→ **Material for the task**:
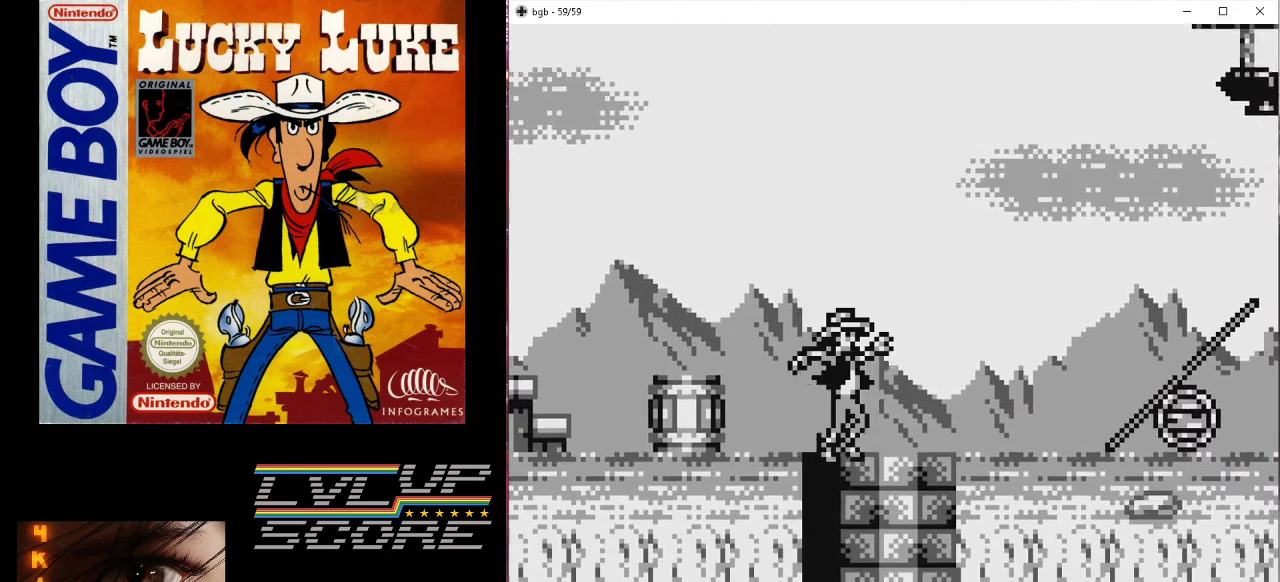
{"buttons": [], "events": []}
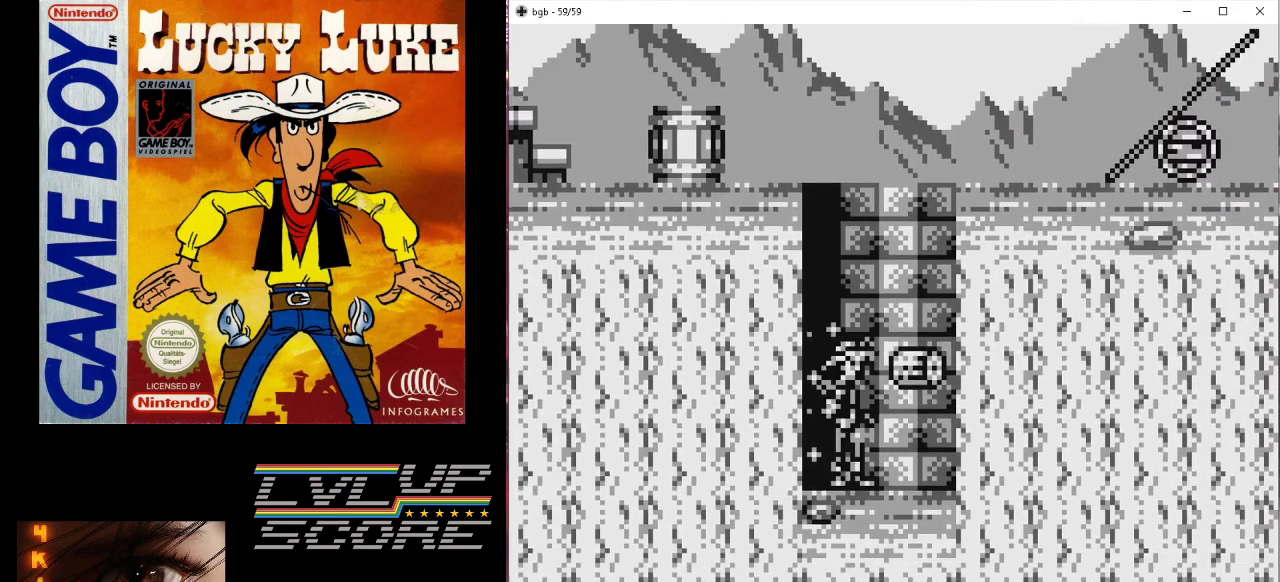
{"buttons": ["B", "DPAD_UP", "DPAD_RIGHT"], "events": [[233, "DPAD_RIGHT", "down"], [333, "DPAD_UP", "down"], [467, "B", "down"]]}
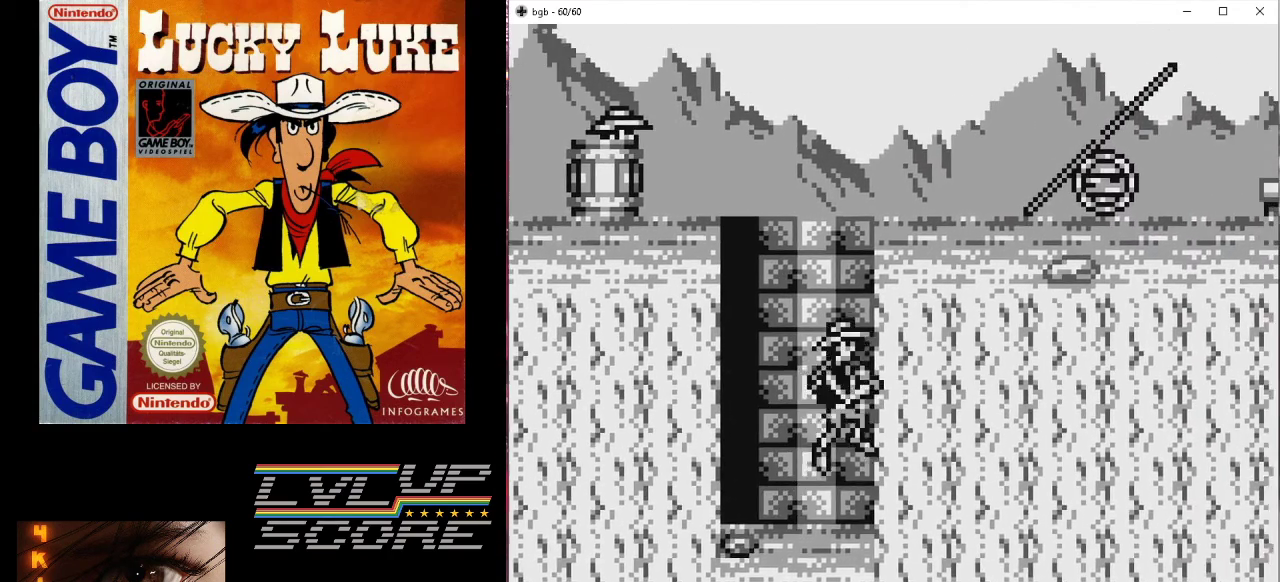
{"buttons": ["DPAD_UP"], "events": [[300, "B", "up"], [500, "DPAD_RIGHT", "up"]]}
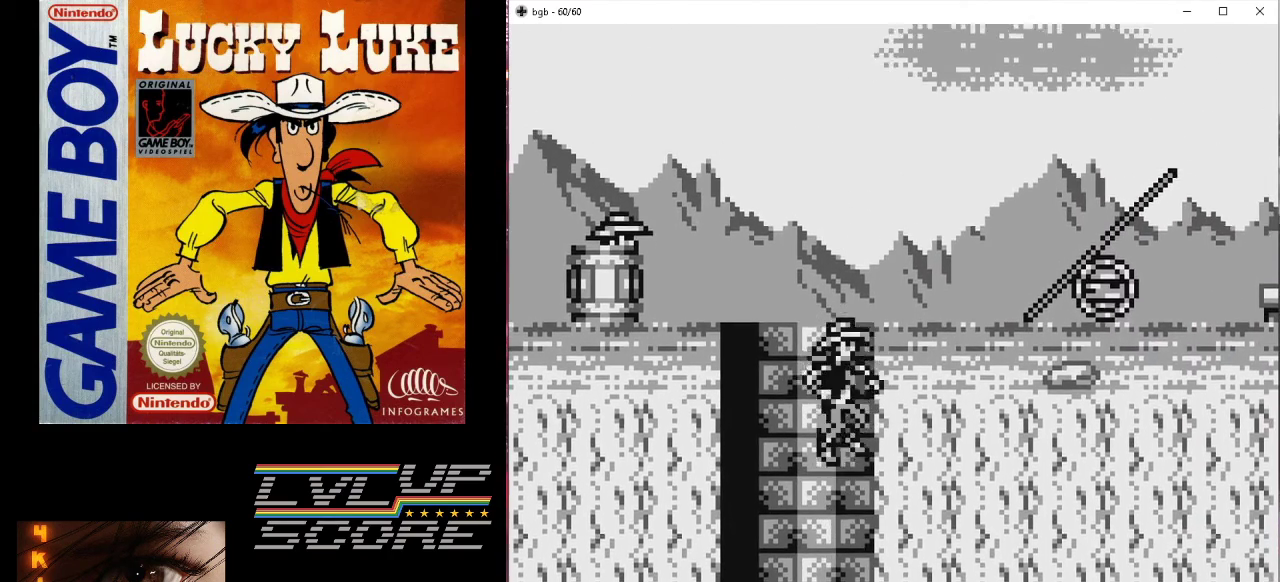
{"buttons": [], "events": [[133, "DPAD_UP", "up"]]}
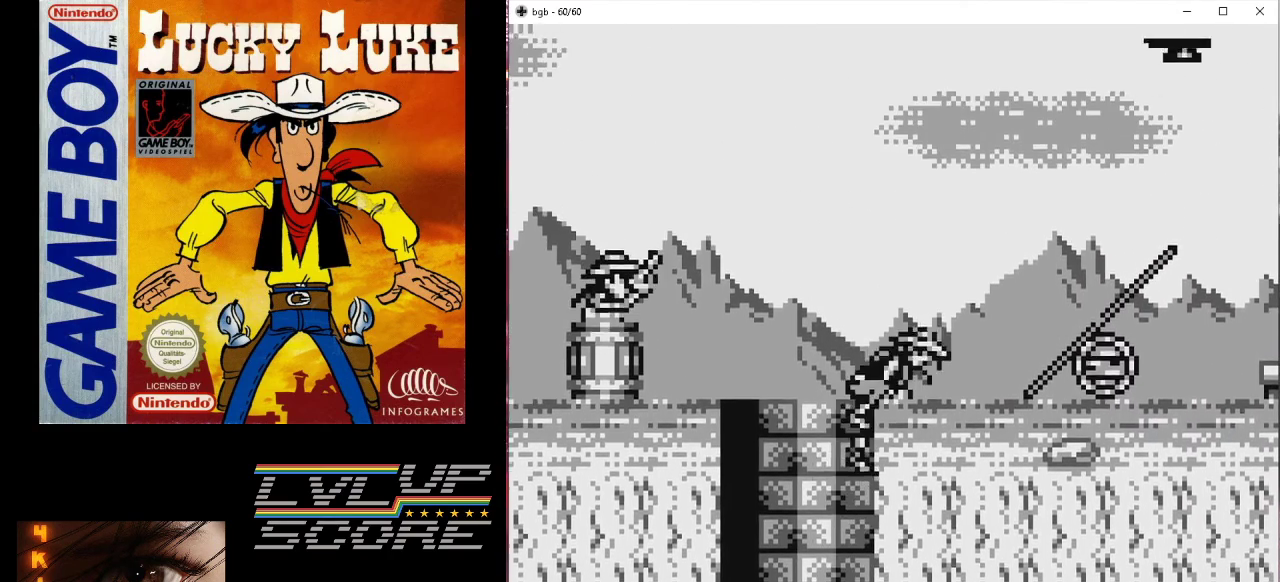
{"buttons": ["DPAD_DOWN"], "events": [[133, "DPAD_DOWN", "down"]]}
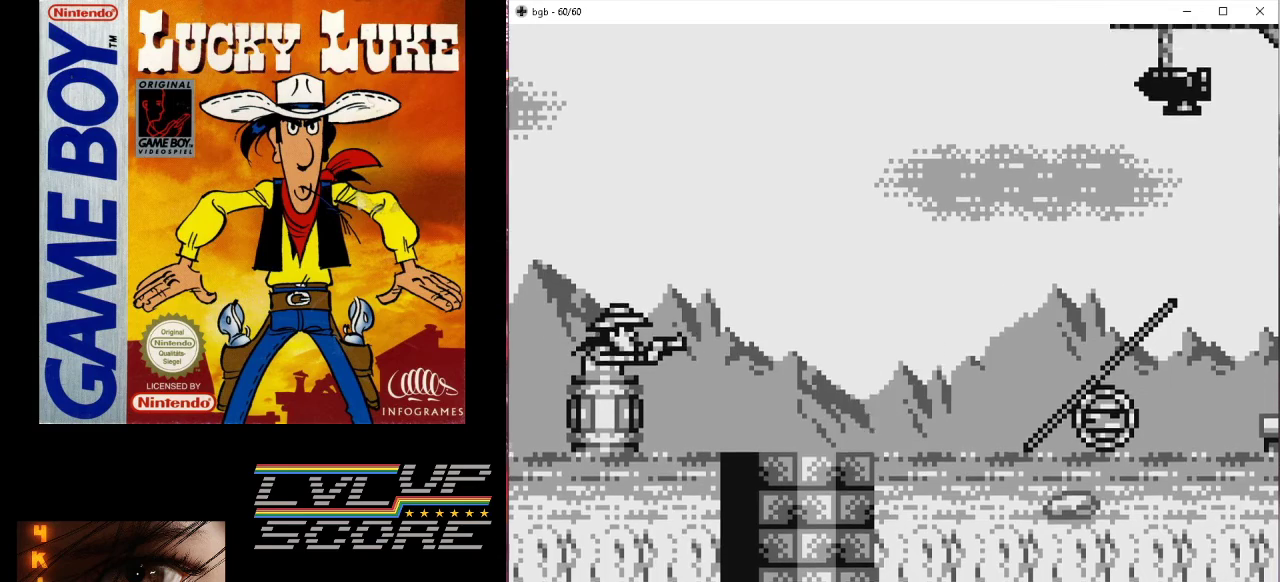
{"buttons": [], "events": [[500, "DPAD_DOWN", "up"]]}
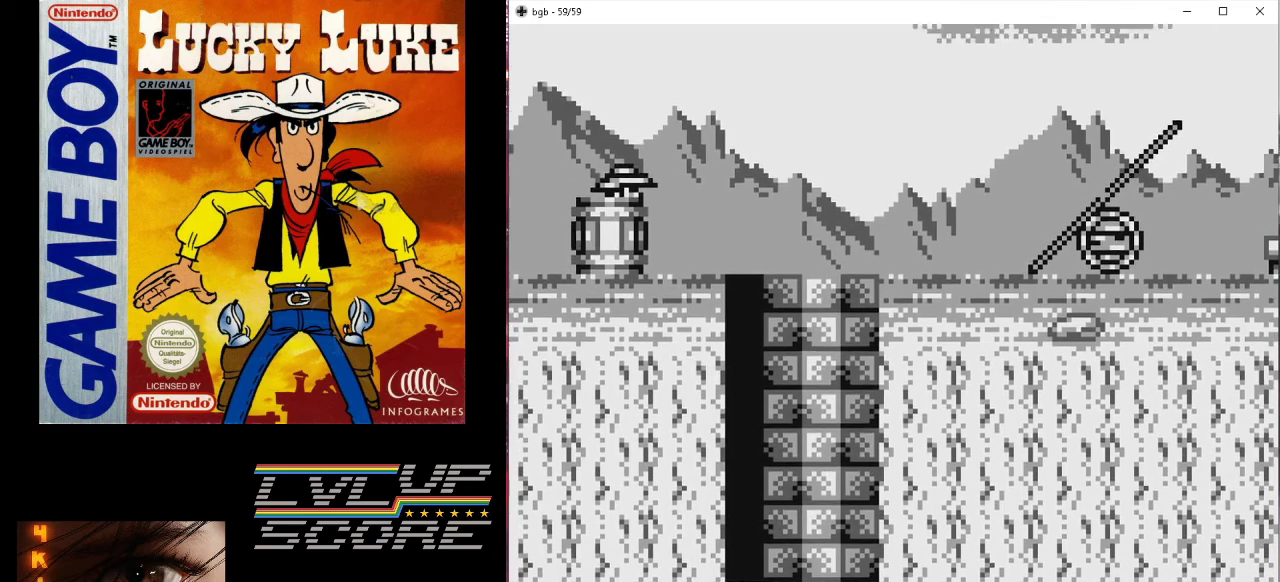
{"buttons": ["DPAD_UP"], "events": [[100, "DPAD_UP", "down"], [200, "DPAD_RIGHT", "down"], [367, "DPAD_RIGHT", "up"]]}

→ **What to do**: Every line of the listing should be copied precisely, with images omitted.

→ **Worked solution**:
{"buttons": [], "events": []}
{"buttons": ["B", "DPAD_UP", "DPAD_RIGHT"], "events": [[233, "DPAD_RIGHT", "down"], [333, "DPAD_UP", "down"], [467, "B", "down"]]}
{"buttons": ["DPAD_UP"], "events": [[300, "B", "up"], [500, "DPAD_RIGHT", "up"]]}
{"buttons": [], "events": [[133, "DPAD_UP", "up"]]}
{"buttons": ["DPAD_DOWN"], "events": [[133, "DPAD_DOWN", "down"]]}
{"buttons": [], "events": [[500, "DPAD_DOWN", "up"]]}
{"buttons": ["DPAD_UP"], "events": [[100, "DPAD_UP", "down"], [200, "DPAD_RIGHT", "down"], [367, "DPAD_RIGHT", "up"]]}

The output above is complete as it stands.